5How well did this work? The first version of Inception, dubbed “GoogLeNet,” was the 22-layer winner of the ILSVRC 2014 competition I mentioned earlier. Inception v2 and v3 were developed in a second paper a year later, and improved on the original in several ways — most notably by refactoring larger convolutions into consecutive smaller ones that were easier to learn. In v3, for example, the 5×5 convolution was replaced with 2 consecutive 3×3 convolutions.

Inception rapidly became a defining model architecture. The latest version of Inception, v4, even threw in residual connections within each module, creating an Inception-ResNet hybrid. Most importantly, however, Inception demonstrated the power of well-designed “network-in-network” architectures, adding yet another step to the representational power of neural networks.

Fun facts:

  • The original Inception paper literally cites the “we need to go deeper” internet meme as an inspiration for its name. This must be the first time knowyourmeme.com got listed as the first reference of a Google paper.
  • The second Inception paper (with v2 and v3) was released just one day after the original ResNet paper. December 2015 was a good time for deep learning.

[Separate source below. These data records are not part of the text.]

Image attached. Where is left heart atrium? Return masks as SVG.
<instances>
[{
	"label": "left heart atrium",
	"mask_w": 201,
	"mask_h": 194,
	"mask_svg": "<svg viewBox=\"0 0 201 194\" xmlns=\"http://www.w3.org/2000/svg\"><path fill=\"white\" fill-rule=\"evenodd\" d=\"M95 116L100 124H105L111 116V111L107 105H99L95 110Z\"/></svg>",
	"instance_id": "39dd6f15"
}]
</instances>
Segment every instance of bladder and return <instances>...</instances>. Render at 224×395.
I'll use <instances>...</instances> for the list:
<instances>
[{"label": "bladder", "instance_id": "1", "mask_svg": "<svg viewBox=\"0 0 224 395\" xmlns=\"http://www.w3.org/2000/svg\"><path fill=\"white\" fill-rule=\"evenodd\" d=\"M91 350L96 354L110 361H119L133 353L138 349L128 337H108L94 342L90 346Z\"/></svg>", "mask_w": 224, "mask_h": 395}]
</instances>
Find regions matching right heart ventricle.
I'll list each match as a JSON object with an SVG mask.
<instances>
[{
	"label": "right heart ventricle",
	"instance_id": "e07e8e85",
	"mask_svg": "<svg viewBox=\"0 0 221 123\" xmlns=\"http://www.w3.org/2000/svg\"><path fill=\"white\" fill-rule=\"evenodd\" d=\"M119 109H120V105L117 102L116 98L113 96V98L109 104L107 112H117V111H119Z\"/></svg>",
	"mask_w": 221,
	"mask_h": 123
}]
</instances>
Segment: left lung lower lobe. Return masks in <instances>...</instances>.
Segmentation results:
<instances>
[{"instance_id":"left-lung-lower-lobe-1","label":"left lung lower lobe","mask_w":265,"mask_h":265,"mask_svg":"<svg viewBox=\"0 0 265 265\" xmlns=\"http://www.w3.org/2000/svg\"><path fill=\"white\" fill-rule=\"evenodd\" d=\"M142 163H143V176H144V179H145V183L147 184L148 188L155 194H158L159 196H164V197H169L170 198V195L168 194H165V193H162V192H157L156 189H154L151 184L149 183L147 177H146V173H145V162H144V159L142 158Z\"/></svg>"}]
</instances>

Xception stands for “extreme inception.” Rather like our previous two architectures, it reframes the way we look at neural nets — conv nets in particular. And, as the name suggests, it takes the principles of Inception to an extreme.

Here’s the hypothesis: “cross-channel correlations and spatial correlations are sufficiently decoupled that it is preferable not to map them jointly.”

What does this mean? Well, in a traditional conv net, convolutional layers seek out correlations across both spaceand depth. Let’s take another look at our standard convolutional layer:


In the image above, the filter simultaneously considers a spatial dimension (each 2×2 colored square) and a cross-channel or “depth” dimension (the stack of four squares). At the input layer of an image, this is equivalent to a convolutional filter looking at a 2×2 patch of pixels across all three RGB channels. Here’s the question: is there any reason we need to consider both the image region and the channels at the same time?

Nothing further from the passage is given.